Published: December 20, 2012 

Adapted from a recent online discussion.

Carolyn: I love my job. It’s the closest thing I can imagine to a dream job, in a highly selective industry where positions exist in only a few cities. My husband does not particularly love his job, although it pays well, has a great mission and involves nice co-workers. He just feels he’s outgrown it.

I support this in theory, but whenever he forwards me listings for new positions, they almost always involve huge pay cuts and locations where I have no hope of finding work in my field. He doesn’t seem particularly excited about these potential positions, other than that they represent something different.

Recently he told me he’s frustrated because he feels like his career has taken a backseat to mine. I told him I didn’t want him to feel resentful, but that if I were going to uproot my dream, then I’d want it to be because we were heading toward his dream; a job he was passionate about, not just something he would do for a change of pace.
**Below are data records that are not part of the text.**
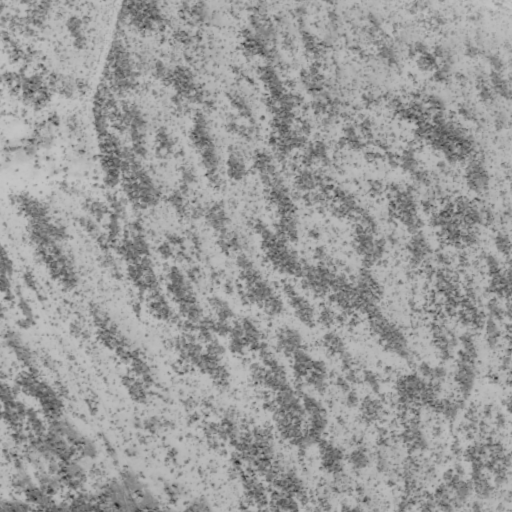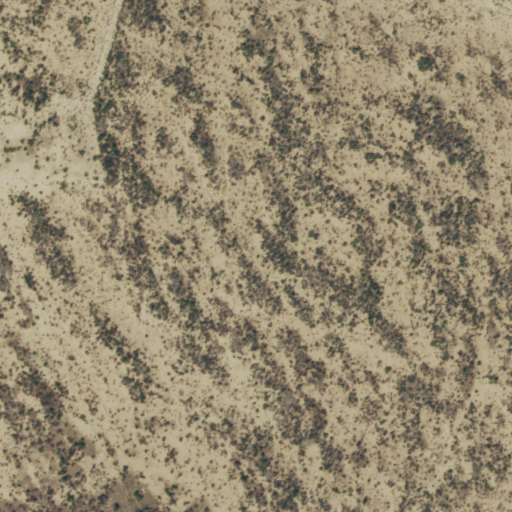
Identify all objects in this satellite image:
road: (481, 11)
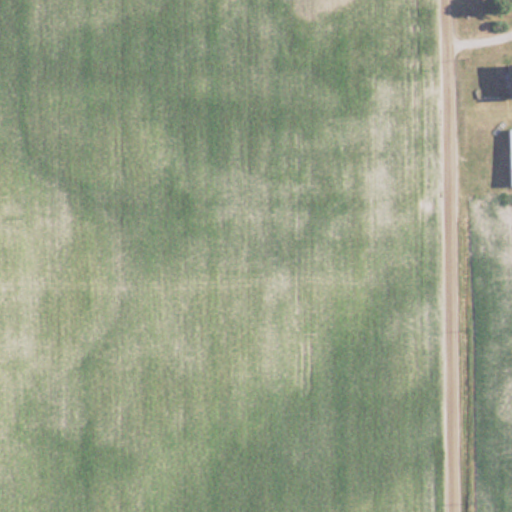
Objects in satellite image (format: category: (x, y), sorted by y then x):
building: (510, 154)
road: (452, 256)
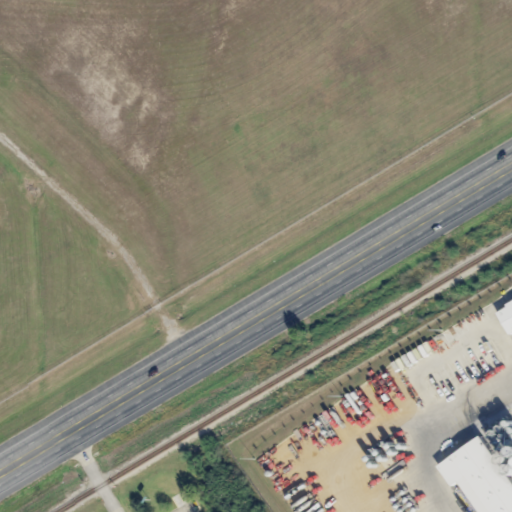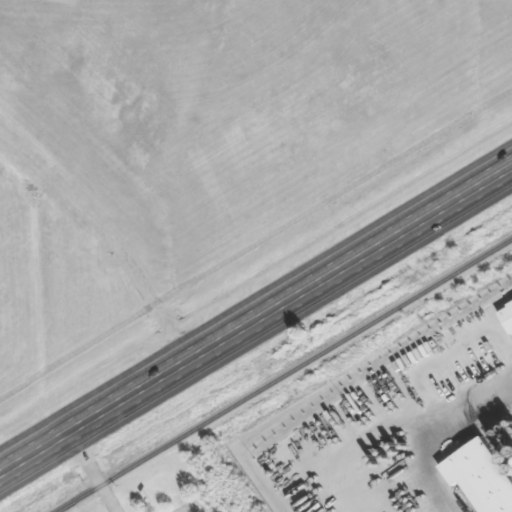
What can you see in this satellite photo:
airport: (202, 139)
building: (507, 316)
road: (256, 320)
railway: (282, 374)
building: (482, 476)
road: (116, 489)
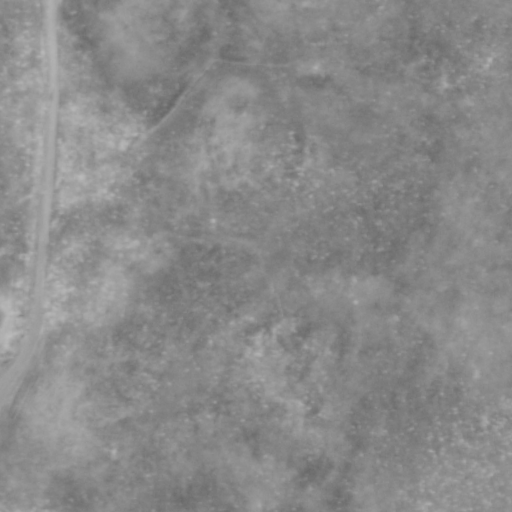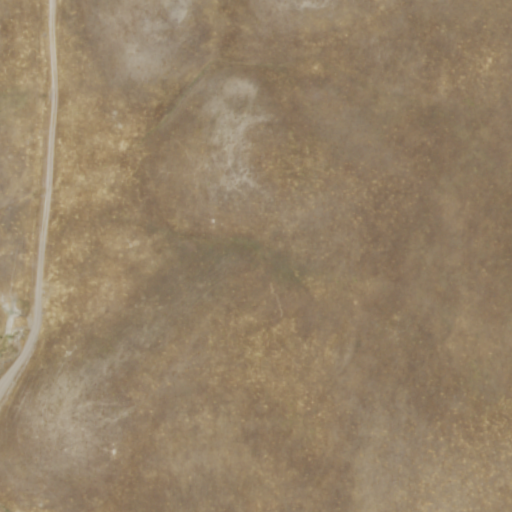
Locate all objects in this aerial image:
road: (44, 198)
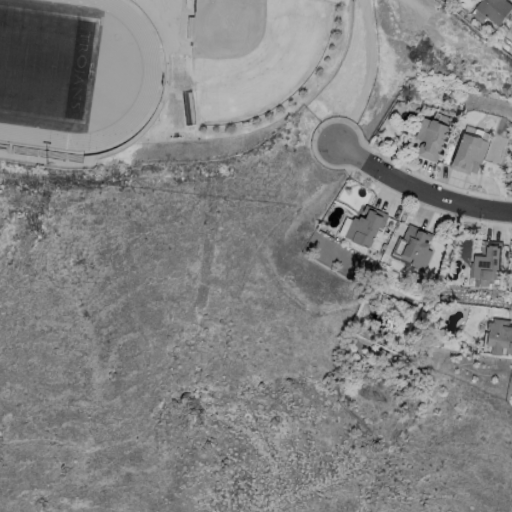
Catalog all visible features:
building: (490, 10)
building: (494, 10)
building: (511, 28)
building: (509, 29)
park: (260, 53)
park: (46, 62)
track: (65, 65)
track: (73, 71)
track: (73, 71)
building: (429, 137)
building: (430, 138)
building: (466, 152)
building: (468, 154)
road: (422, 186)
building: (364, 226)
building: (365, 227)
building: (415, 247)
building: (415, 247)
building: (486, 261)
building: (487, 261)
building: (511, 261)
building: (511, 264)
building: (498, 335)
building: (499, 336)
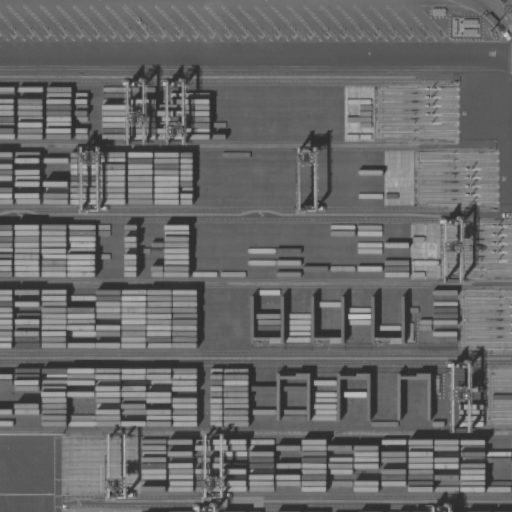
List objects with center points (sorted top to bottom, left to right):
road: (505, 9)
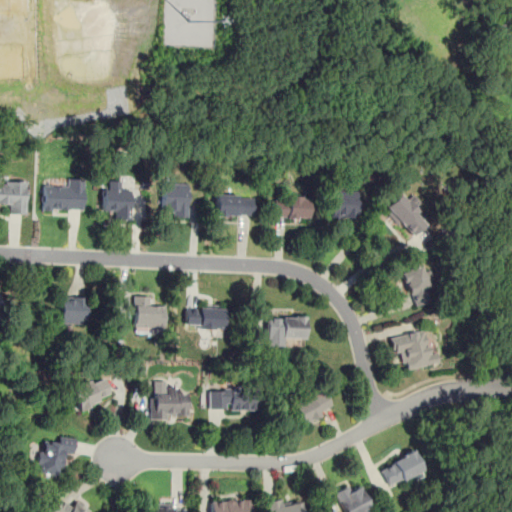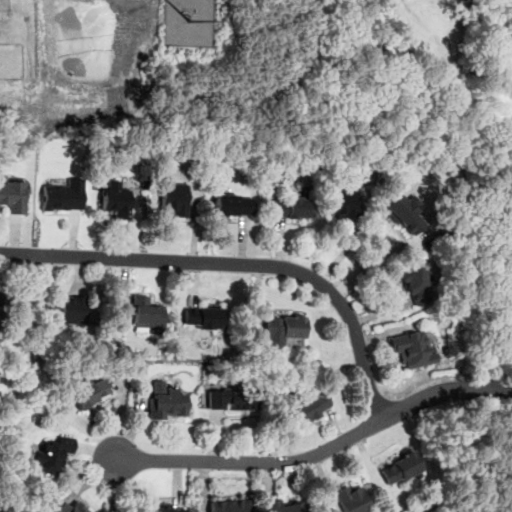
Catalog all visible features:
building: (62, 194)
building: (12, 195)
building: (63, 195)
building: (13, 196)
building: (172, 198)
building: (173, 198)
building: (115, 199)
building: (115, 199)
building: (342, 203)
building: (343, 203)
building: (232, 204)
building: (233, 205)
building: (290, 206)
building: (290, 207)
building: (405, 212)
building: (404, 214)
road: (381, 255)
road: (238, 263)
building: (415, 284)
building: (416, 285)
building: (0, 306)
building: (71, 309)
building: (71, 309)
building: (146, 312)
building: (209, 314)
building: (147, 317)
building: (203, 317)
building: (281, 327)
building: (283, 329)
building: (410, 347)
building: (411, 348)
building: (88, 391)
building: (89, 392)
building: (231, 397)
building: (234, 398)
building: (166, 401)
building: (167, 404)
building: (309, 404)
building: (310, 406)
road: (316, 453)
building: (51, 454)
building: (53, 454)
building: (406, 466)
building: (399, 468)
building: (351, 498)
building: (351, 500)
building: (227, 505)
building: (283, 505)
building: (227, 506)
building: (279, 506)
building: (65, 507)
building: (67, 507)
building: (166, 507)
building: (166, 508)
building: (510, 509)
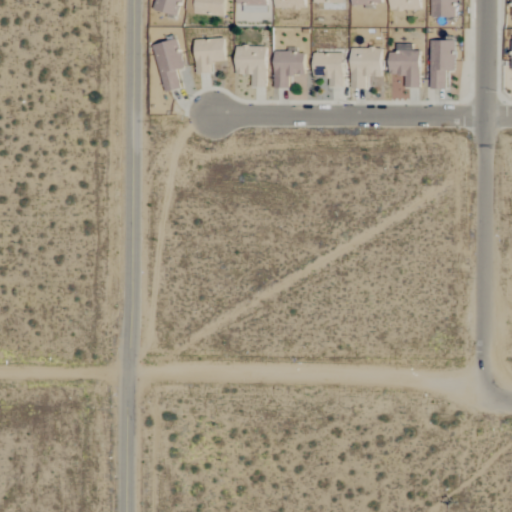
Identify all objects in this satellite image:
building: (328, 1)
building: (366, 2)
building: (511, 3)
building: (289, 4)
building: (253, 5)
building: (404, 5)
building: (167, 6)
building: (209, 7)
building: (442, 8)
building: (208, 54)
building: (441, 62)
building: (169, 63)
building: (252, 64)
building: (406, 64)
building: (365, 65)
building: (287, 67)
building: (329, 67)
building: (511, 78)
road: (361, 113)
road: (484, 196)
road: (133, 256)
road: (245, 374)
road: (499, 399)
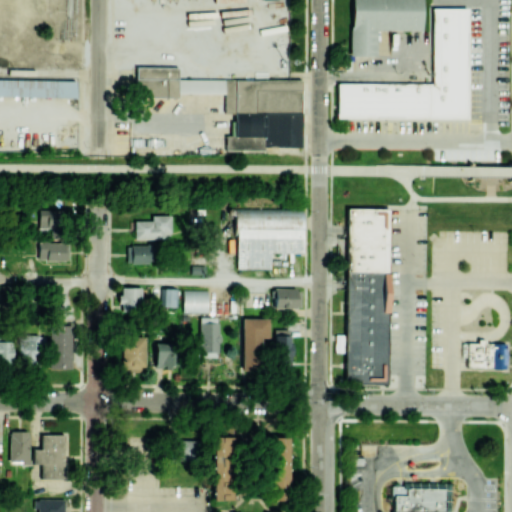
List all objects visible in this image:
building: (380, 21)
building: (380, 21)
road: (207, 69)
road: (488, 70)
road: (97, 74)
road: (48, 75)
building: (417, 80)
building: (419, 80)
building: (37, 87)
building: (239, 105)
road: (145, 121)
road: (416, 140)
road: (198, 167)
road: (411, 169)
road: (469, 170)
road: (446, 198)
road: (321, 202)
road: (410, 202)
building: (51, 220)
building: (152, 227)
building: (266, 235)
road: (475, 249)
building: (50, 250)
building: (137, 253)
road: (49, 280)
road: (210, 282)
road: (333, 283)
road: (423, 283)
building: (366, 293)
building: (366, 295)
building: (168, 296)
building: (286, 297)
building: (129, 298)
building: (194, 300)
road: (503, 313)
building: (208, 336)
road: (451, 336)
building: (252, 342)
road: (405, 343)
building: (59, 345)
building: (281, 348)
building: (27, 349)
building: (5, 351)
building: (131, 354)
building: (486, 354)
building: (160, 355)
building: (478, 355)
road: (97, 362)
road: (320, 388)
road: (418, 388)
road: (451, 397)
road: (256, 402)
road: (302, 403)
road: (338, 403)
road: (448, 414)
road: (319, 419)
road: (370, 419)
building: (136, 443)
building: (18, 446)
road: (503, 449)
building: (185, 450)
road: (393, 455)
building: (48, 456)
road: (321, 458)
road: (301, 465)
road: (398, 465)
road: (466, 466)
building: (220, 468)
road: (455, 468)
road: (425, 472)
parking lot: (353, 491)
parking lot: (488, 494)
building: (419, 496)
building: (421, 496)
building: (50, 505)
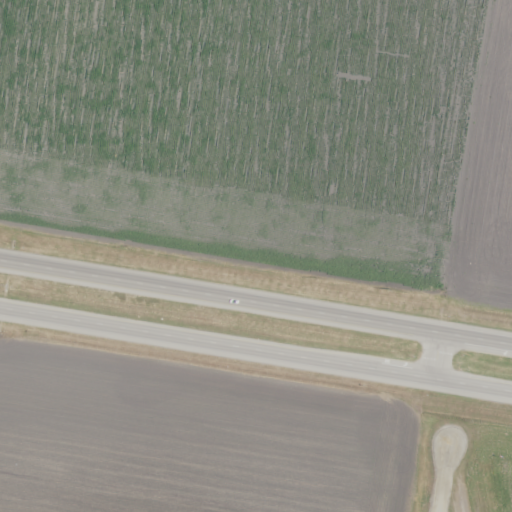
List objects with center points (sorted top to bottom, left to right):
road: (255, 302)
road: (255, 349)
road: (436, 355)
Was that unfair? There are many organizations in our city that cater to his qualifications and I would fully support his making less money if we could remain in this area.

LOVE MY JOB AND MY HUSBAND

That sounds so fair that I wonder what he’s thinking. You’ve told him clearly (right?) that you don’t want to give up your bliss for his what-if — so ask him what he believes is and isn’t fair for you to give up, and for what reason.

To: Love My Job: Hey, how about your husband quits and starts his own business? Consults? Teaches at a local college or elsewhere, contracts for companies, finds people he thinks have great jobs and “shadows” them, offers them services for free for some training or research into a totally new career ? There are a zillion things he could do — a possibility?

ANONYMOUS

Can’t see why not — though if he’s set on scratching the I’m-bored-and-I-want-to-start-over-somewhere-else itch, she can expect him to rule out any suggestion that doesn’t involve uprooting. One advantage in that case, though, is that she’ll know where he really stands.